Leonardo, still fiddling with his sound-capture contraption, waved a dismissive hand. "Another silent cat video from Constantinople, I presume?" Cat videos, ever since their accidental discovery by a Turkish merchant who’d held up a kitten to his mirror, had become a global phenomenon.
"No, Maestro! It's… it's…" Giacomo stammered, his eyes wide. "It's Friar Bartolomeo! He's… he's showing everyone how to make gold!"
Leonardo's head snapped up. Friar Bartolomeo was a notorious alchemist, known for his outlandish claims and even more outlandish hairstyles (he currently sported a look involving a live hoopoe perched atop his tonsure). "Gold? That charlatan? He probably just dyed a chicken yellow again."
But curiosity got the better of him. He rushed to his own personal obsidian mirror, a beautifully polished disc framed in silver.

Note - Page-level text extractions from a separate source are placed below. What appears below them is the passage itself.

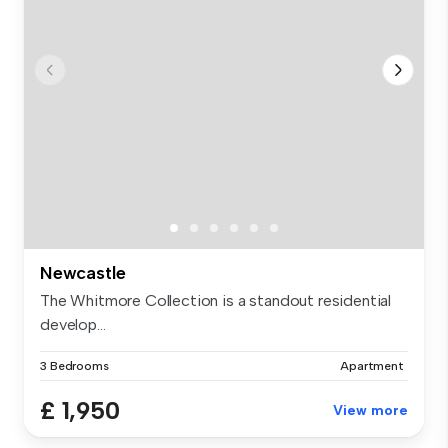
Newcastle
The Whitmore Collection is a standout residential
develop...
3 Bedrooms
Apartment
£ 1,950
View more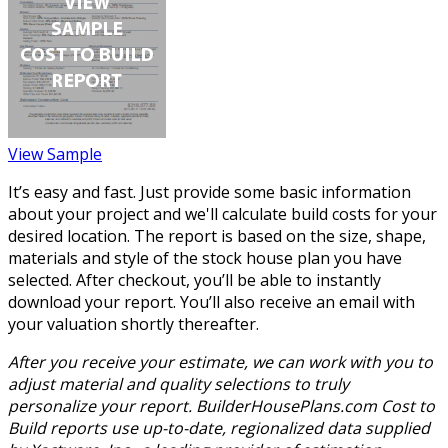
View Sample
It’s easy and fast. Just provide some basic information
about your project and we'll calculate build costs for your
desired location. The report is based on the size, shape,
materials and style of the stock house plan you have
selected. After checkout, you’ll be able to instantly
download your report. You’ll also receive an email with
your valuation shortly thereafter.
After you receive your estimate, we can work with you to
adjust material and quality selections to truly
personalize your report. BuilderHousePlans.com Cost to
Build reports use up-to-date, regionalized data supplied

Sure enough, there was Friar Bartolomeo, grinning maniacally as he held up a gleaming gold ingot. "That's a cheese curd, you fraud!" he yelled at the mirror, forgetting for a moment that Bartolomeo couldn't hear him.
The next few days were pandemonium. Everyone with an obsidian mirror was glued to the Nexus, watching Bartolomeo's every move. He held up page after page of his alchemical recipe, his handwriting a spidery mess that was almost impossible to decipher. Arguments erupted; scholars debated the validity of his claims, alchemists tried to replicate his experiment (leading to several unfortunate explosions), and theologians argued about the ethical implications of instant wealth.

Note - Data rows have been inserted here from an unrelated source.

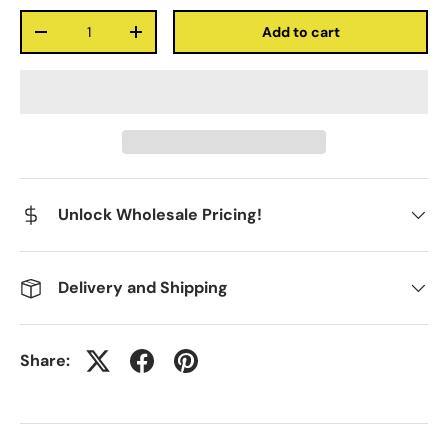
Qty
Add to cart
-
+
Unlock Wholesale Pricing!
Delivery and Shipping
Share: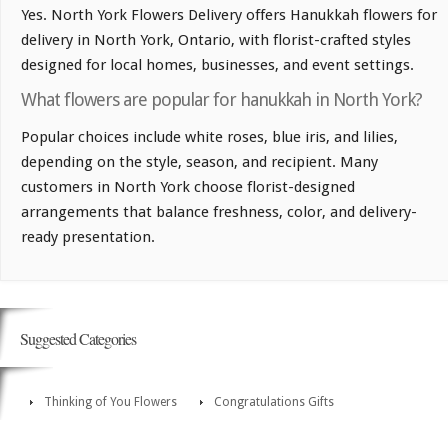
Yes. North York Flowers Delivery offers Hanukkah flowers for
delivery in North York, Ontario, with florist-crafted styles
designed for local homes, businesses, and event settings.
What flowers are popular for hanukkah in North York?
Popular choices include white roses, blue iris, and lilies,
depending on the style, season, and recipient. Many
customers in North York choose florist-designed
arrangements that balance freshness, color, and delivery-
ready presentation.
Suggested Categories
Thinking of You Flowers
Congratulations Gifts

Meanwhile, Leonardo, feeling somewhat overshadowed by the gold-making friar, doubled down on his sound experiments. He managed to capture Isabella singing a popular love ballad, and then, in a stroke of genius, had her recite the day's news while holding up illustrations. He called it the "Obsidian Observer," the world's first multimedia broadcast.
But the real breakthrough came when, during one of his experiments, he accidentally captured the sound of his dog, Sirius, barking. The sound, distorted and amplified by the obsidian mirror, came out as a terrifying roar. An idea sparked in Leonardo's mind. He spent the next few weeks working feverishly, combining his sound capture technique with a series of lenses and mirrors. Finally, he was ready.
He held up his new invention, a bulky contraption of wood and polished obsidian, towards the Friar's broadcast. With a mischievous grin, he activated it.
Across the entire Obsidian Nexus, instead of Friar Bartolomeo's triumphant presentation, users were suddenly assaulted by an earsplitting cacophony of amplified dog barks. Sirius, it seemed, was not impressed by the Philosopher's Stone.
The chaos was glorious. Bartolomeo's broadcast dissolved into a flurry of confused images as he tried to figure out where the infernal noise was coming from. Complaints flooded the channel. Some praised Leonardo for silencing the charlatan, while others lamented the loss of their gold-making secrets.
Leonardo, watching the chaos unfold, leaned back in his chair with a satisfied sigh. He may not have discovered the secret of turning lead into gold, but he had discovered something far more potent: the power of trolling. And in the burgeoning world of the Obsidian Nexus, that was worth more than all the gold in Christendom.